P.S. Re "I could hack my way around by passing a dummy uri...But this feels a bit odd / not ideal...", my first impression was, this was what we would do back when I was primarily a Kedro user myself. We'd usually define a dummy uri with the template in the base environment (e.g. postgresql://<username>:<password>@localhost/test), and team members would put the actual credentials following the template in their local environment (e.g. postgresql://deepyaman:5hhhhhh!@localhost/test). So, I don't 100% know if I find it that odd myself. That being said, that's also a specific example, and I don't think it more broadly addresses the lazy loading request, hence I'm just including it as an aside. :)

m-gris · 2023-08-15T06:56:12Z

Thx for your answer.
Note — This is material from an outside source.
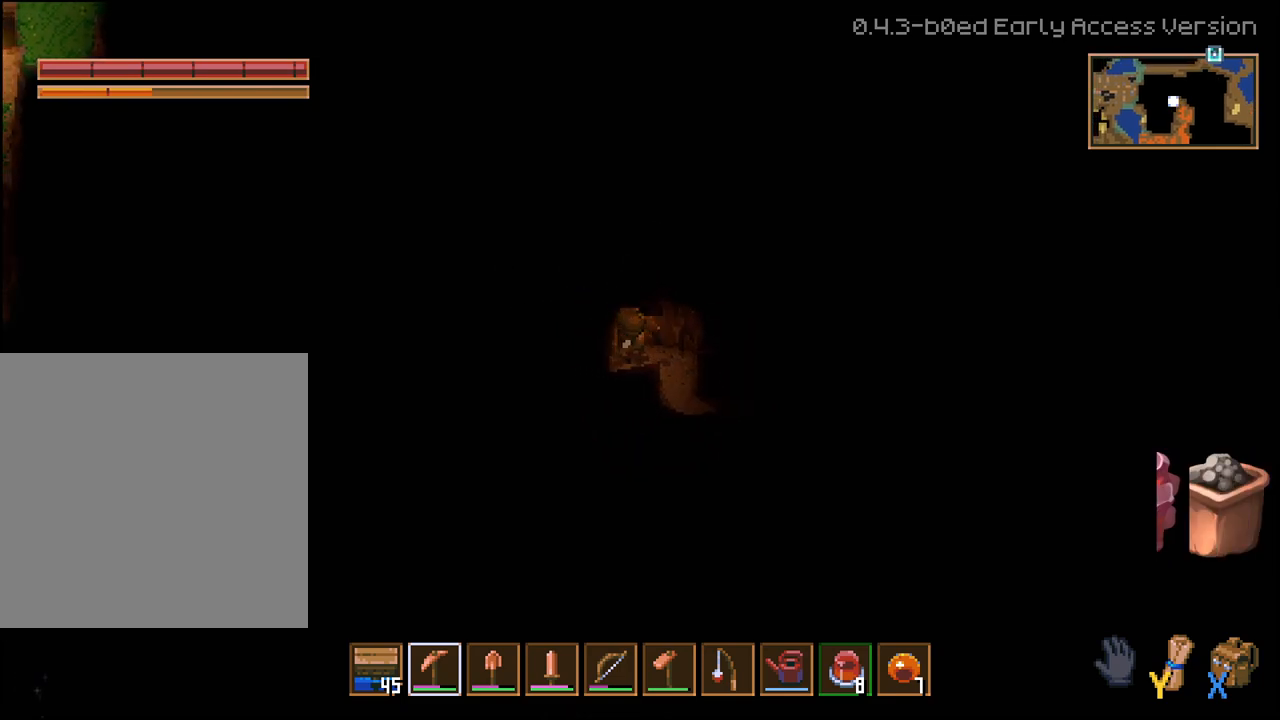
{"buttons": ["R2"], "left_stick": "up", "right_stick": "center", "events": []}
Good point regarding regarding the potential for breaking changes.
Local forward what others will have to say :)

noklam · 2023-08-15T14:52:20Z

As far as I understand, the whole problem boils down to connection is constructed(some SQL or db related dataset) when datacalog is materialised.
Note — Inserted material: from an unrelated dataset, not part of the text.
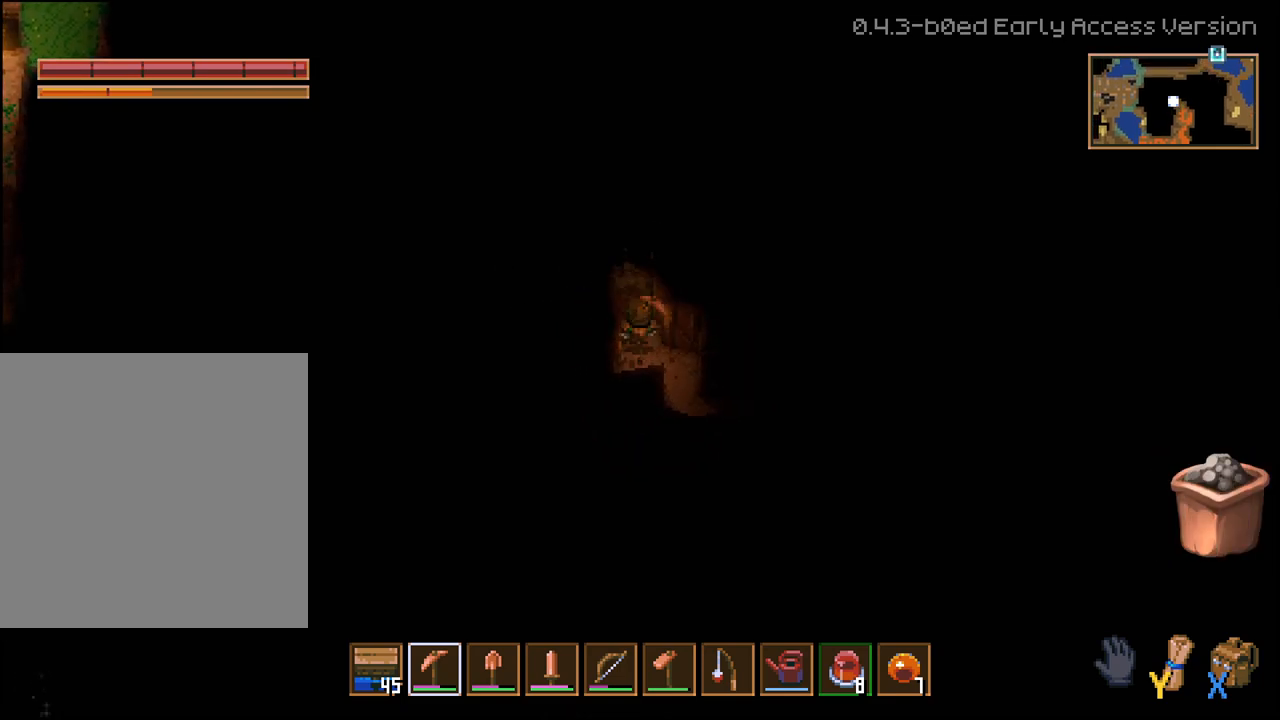
{"buttons": ["R2"], "left_stick": "up", "right_stick": "center", "events": []}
This look like a dataset issue to me and we should fix dataset instead of making DataCatalog lazily load. Regard to the problem of con, isn't this simply because the dataset assume credentials always come with a con key?

Would this be enough?
self._connection_str = credentials.get("con", None)
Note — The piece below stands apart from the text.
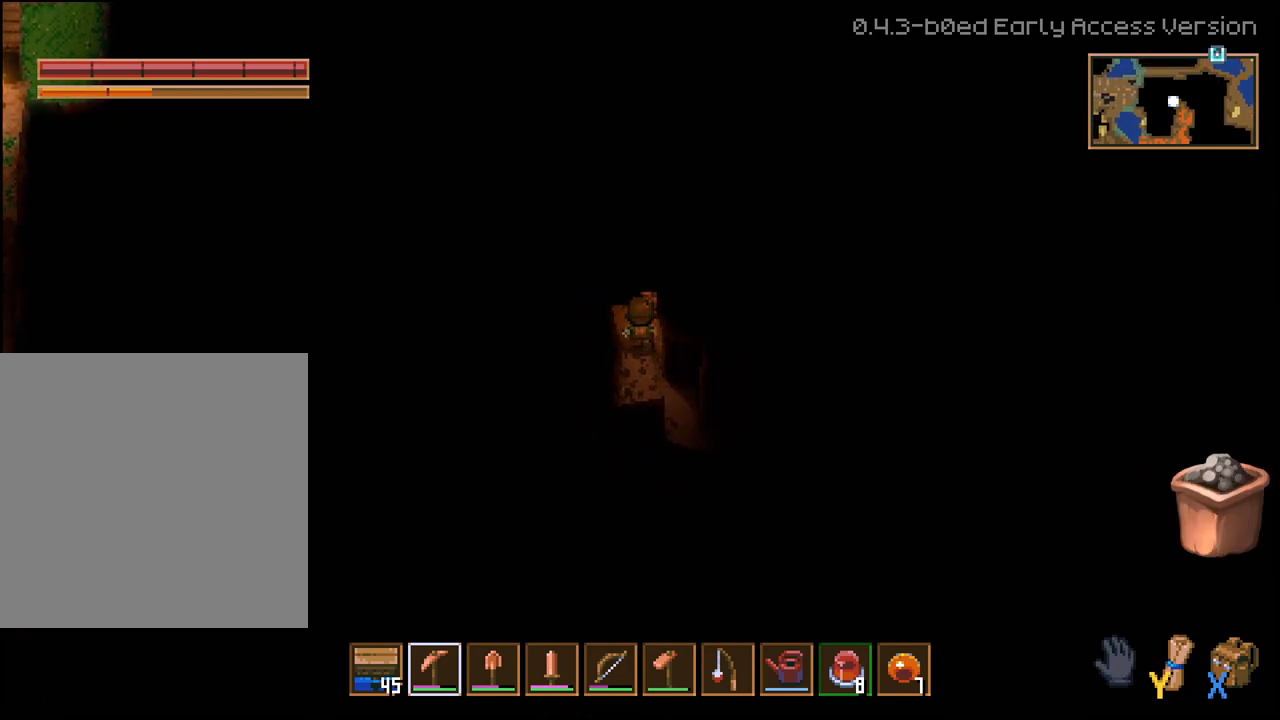
{"buttons": ["R2"], "left_stick": "up", "right_stick": "center", "events": []}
deepyaman · 2023-08-15T17:54:00Z

As far as I understand, the whole problem boils down to connection is constructed(some SQL or db related dataset) when datacalog is materialised.

This would be addressed by my open PR. I think there are definite benefits to doing this (e.g. not unnecessarily creating connections well before they need to be used, if at all.

This look like a dataset issue to me and we should fix dataset instead of making DataCatalog lazily load. Regard to the problem of con, isn't this simply because the dataset assume credentials always come with a con key?

Would this be enough? self._connection_str = credentials.get("con", None)

Nit: There's also a block further up, to validate the con argument, that would need to be moved or turned off.

But, more broadly, I don't know how I feel about this. I feel like providing con is required (in the dataset credentials, but it's also a positional argument for pd.read_sql_table()). Why would it be a special case to delay validation that just con is provided? What if I don't know where my colleague put some local CSV file for a pandas.CSVDataSet; why does my catalog validation fail if I don't have a filepath to provide?

rishabhmulani-mck · 2023-08-16T17:31:39Z

We are trying to isolate catalogs within Kedro based on pipelines. What this means is: pipeline A should use catalog A, pipeline B should use catalog B. I have used Kedro and used multiple catalogs but it seems like all catalog files (with the prefix catalog ) get read in regardless of which pipeline is actually run.

More context/background: The DE pipeline is set up to read from an Oracle database and create data extracts. The only way to go ahead is with data extracts as we have READ-ONLY access on the database and the DE pipeline needs to do some transformations before the data is ready for DS.
Now once these transformations are done, these extracts are ready for use by DS. This means, that they don't really need to use the DE pipeline again, and they do run only their specific pipeline. However, even while doing this, the entire catalog ends up being read. One of the catalog entries is the Oracle database and it requires setting up credentials in the local environment, and setting up the required dependencies for cx_Oracle/oracledb. DS doesn't need these and they do not want to invest time or effort in having to set this up, so they want to isolate their catalog.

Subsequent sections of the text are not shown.